Bundesfinanzhof hält Solidaritätszuschlag für rechtens
Die Erhebung des Solidaritätszuschlags war in den Jahren 2020 und 2021 noch nicht verfassungswidrig. Dies hat der Bundesfinanzhof in seinem heute veröffentlichten Urteil entschieden. In den Jahren 2020 und 2021 handele es sich um eine verfassungsrechtlich zulässige Ergänzungsabgabe; eine Vorlage der Sache an das Bundesverfassungsgericht ist nach Dafürhalten der Richter nicht geboten. Die Staffelung des Solidaritätszuschlags sei mit Blick auf das Sozialstaatsprinzip des Grundgesetzes gerechtfertigt.
Die Kläger sind zusammen zur Einkommensteuer veranlagte Eheleute und beantragten (erfolglos) die Herabsetzung der Vorauszahlungen zum Solidaritätszuschlag (SolZ) auf 0 €. Im Zuge des Rechtsstreits monierten die Kläger zweierlei: Zum einen verstoße die Erhebung des (verfassungsgemäß) eingeführten SolZ nunmehr gegen das Grundgesetz (Auslaufen der Aufbauhilfen für die neuen Bundesländer im Jahr 2019). Darüber hinaus halten sie die ab 2021 erfolgende Rückführung für verfassungswidrig. In dem Umstand, dass seit dem Veranlagungszeitraum 2021 nur noch rund 10 % der Steuerpflichtigen den SolZ zahlen müssen, sehen sie vor allem einen Verstoß gegen den allgemeinen Gleichheitssatz.
Entscheidung und zusammenfassende Urteilsbegründung des BFH
Der BFH wies die Klage ab und entschied, dass der Solz in den Jahren 2020 und 2021 noch nicht verfassungswidrig war.
Eine Ergänzungsabgabe hat die Funktion, einen zusätzlichen Finanzbedarf des Bundes ohne Erhöhung der übrigen Steuern zu decken, und zwar auch für längere Zeiträume.
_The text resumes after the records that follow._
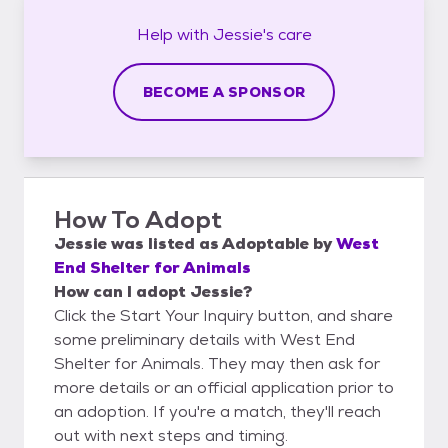
Help with
Jessie's
care
BECOME A SPONSOR
How To Adopt
Jessie
was listed as
Adoptable
by
West
End Shelter for Animals
How can I adopt Jessie?
Click the Start Your Inquiry button, and share
some preliminary details with West End
Shelter for Animals. They may then ask for
more details or an official application prior to
an adoption. If you're a match, they'll reach
out with next steps and timing.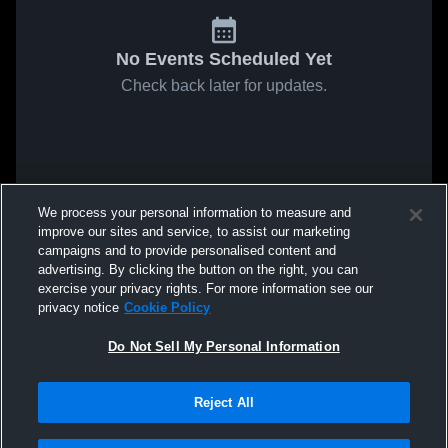
No Events Scheduled Yet
Check back later for updates.
We process your personal information to measure and
improve our sites and service, to assist our marketing
campaigns and to provide personalised content and
advertising. By clicking the button on the right, you can
exercise your privacy rights. For more information see our
privacy notice
Cookie Policy
Do Not Sell My Personal Information
Reject All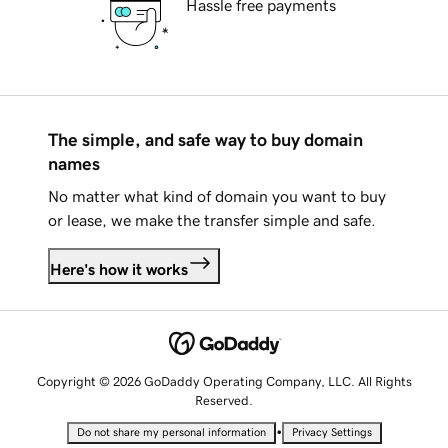
Hassle free payments
The simple, and safe way to buy domain
names
No matter what kind of domain you want to buy
or lease, we make the transfer simple and safe.
Here's how it works
Copyright © 2026 GoDaddy Operating Company, LLC. All Rights
Reserved.
•
Do not share my personal information
Privacy Settings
Allerdings ist ein dauerhafter Finanzbedarf regelmäßig über die auf Dauer angelegten Steuern und nicht über eine Ergänzungsabgabe zu decken. Es bestand in den Streitjahren 2020 und 2021 nach wie vor ein wiedervereinigungsbedingter Finanzbedarf des Bundes. Der Gesetzgeber hat schlüssig auf diesen fortbestehenden Bedarf, der unter anderem im Bereich der Rentenversicherung und des Arbeitsmarkts gegeben war, hingewiesen.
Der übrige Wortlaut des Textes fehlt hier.